Addressing hundreds of people gathered at Bopoma Children's Home in Ndanga communal lands of Zaka yesterday, First Lady Auxillia Mnangagwa exhorted Zimbabweans to work for the development of the nation. The First Lady also presented food hampers to children at the home and five different other homes from across Masvingo Province.
"A new Zimbabwe, a new dispensation, needs hard workers," she said. "We need to work and create jobs in our country if we are to achieve socio-economic development. We cannot afford to just talk without doing anything, we need to work as one united family if we are to develop."
The First Lady implored traditional leaders to help in the restoration of Zimbabwe's moral fabric, stressing that she was concerned with a surge in the number of homeless children. She said her love for children was inspired by her own position as a mother and grandmother.
"I will continue to work tirelessly to help these homeless children and make sure they are taken care of," she said. "I want to urge all Zimbabweans to support me in this noble cause to help homeless children because some of them have special talents that need to be developed and nurtured.
"I alone cannot manage on my own to improve the welfare of these children. I need the support of all Zimbabweans to look after these children." The First Lady said traditional leaders should be at the forefront of inculcating cultural values that promoted development of the family unit.
She attributed the proliferation of children's homes around Zimbabwe to diseases such as HIV and Aids, together with increasing cases of baby dumping.
"We want a Zimbabwe that does not have children's homes and we can even consider options like adoption and foster parents for homeless children," she said.
"Our culture has reservations about practices such as adoption of children, but it's something that even our traditional leaders need to start seriously thinking about to see how best we can handle it to deal with the problem of homeless children."
The First Lady called for an end to child abuse and molestation in homes, a situation she said was one of the reasons behind the spike in homeless children.
"I am here not representing any political party, but as a mother and grandmother, because children are closest to my heart," she said. "It was my desire when I launched this programme to move around the country and see how these children are staying and familiarise with their challenges."
The First Lady said the spike in children's homes created many challenges, among them shortages of homes to accommodate them.
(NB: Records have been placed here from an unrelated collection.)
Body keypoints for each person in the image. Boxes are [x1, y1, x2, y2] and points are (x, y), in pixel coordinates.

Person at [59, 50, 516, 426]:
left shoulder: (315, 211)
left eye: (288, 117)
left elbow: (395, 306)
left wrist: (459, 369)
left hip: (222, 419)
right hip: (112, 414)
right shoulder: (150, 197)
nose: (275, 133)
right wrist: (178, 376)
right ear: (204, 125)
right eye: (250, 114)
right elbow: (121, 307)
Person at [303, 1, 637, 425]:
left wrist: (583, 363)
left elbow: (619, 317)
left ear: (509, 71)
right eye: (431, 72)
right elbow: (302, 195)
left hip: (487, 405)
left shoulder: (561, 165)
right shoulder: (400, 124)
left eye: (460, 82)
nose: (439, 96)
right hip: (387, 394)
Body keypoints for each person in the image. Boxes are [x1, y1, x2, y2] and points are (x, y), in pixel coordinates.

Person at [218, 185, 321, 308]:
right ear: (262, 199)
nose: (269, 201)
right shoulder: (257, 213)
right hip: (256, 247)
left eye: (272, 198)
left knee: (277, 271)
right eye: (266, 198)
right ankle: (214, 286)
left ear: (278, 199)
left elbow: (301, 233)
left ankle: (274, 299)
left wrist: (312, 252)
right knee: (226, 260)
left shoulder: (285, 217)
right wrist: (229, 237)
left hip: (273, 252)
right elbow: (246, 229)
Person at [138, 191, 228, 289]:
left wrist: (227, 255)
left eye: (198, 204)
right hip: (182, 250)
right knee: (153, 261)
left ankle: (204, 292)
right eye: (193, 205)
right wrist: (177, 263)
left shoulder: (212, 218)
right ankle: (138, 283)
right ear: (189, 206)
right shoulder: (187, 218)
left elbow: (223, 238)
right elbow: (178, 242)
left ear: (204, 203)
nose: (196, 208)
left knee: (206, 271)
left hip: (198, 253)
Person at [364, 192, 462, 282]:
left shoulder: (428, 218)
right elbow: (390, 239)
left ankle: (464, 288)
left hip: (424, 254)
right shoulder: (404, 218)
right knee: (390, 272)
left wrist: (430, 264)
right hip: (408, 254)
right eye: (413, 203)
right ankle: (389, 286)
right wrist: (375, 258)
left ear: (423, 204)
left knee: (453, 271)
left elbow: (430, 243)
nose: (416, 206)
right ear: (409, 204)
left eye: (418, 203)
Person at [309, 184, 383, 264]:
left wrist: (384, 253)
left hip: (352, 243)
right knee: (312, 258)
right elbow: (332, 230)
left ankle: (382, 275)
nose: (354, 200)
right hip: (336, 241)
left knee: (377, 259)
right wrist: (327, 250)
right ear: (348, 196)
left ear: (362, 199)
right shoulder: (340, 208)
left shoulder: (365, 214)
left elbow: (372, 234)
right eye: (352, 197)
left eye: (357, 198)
She urged products of children's homes to remain in contact even after leaving, to promote unity and oneness.
The First Lady donated television sets and decoders to six children's homes in Masvingo, namely Bopoma, Alpha Cottage in Masvingo, Chingele, Chambuta and Chiredzi Children's Home, together with Lerenzo in Mwenezi.
Bopoma Children's Home director Mr Komborero Garira paid tribute to the First Lady for her courageous and painstaking drive to improve the welfare of homeless children. He said the First Lady was proving to be a true mother with a soft heart for children who were tomorrow's leaders.
Mr Garira appealed to well-wishers to assist Bopoma with a service vehicle and a bigger transformer to connect electricity at the institution, including a piece of land to start income generating projects.
The First Lady was accompanied by Masvingo provincial administrator Mr Fungai Mbetsa, Zanu-PF Chief Whip Cde Lovemore Matuke, Lands, Agriculture and Rural Resettlement Deputy Minister Davis Marapira and Zanu-PF provincial chairperson Cde Ezra Chadzamira.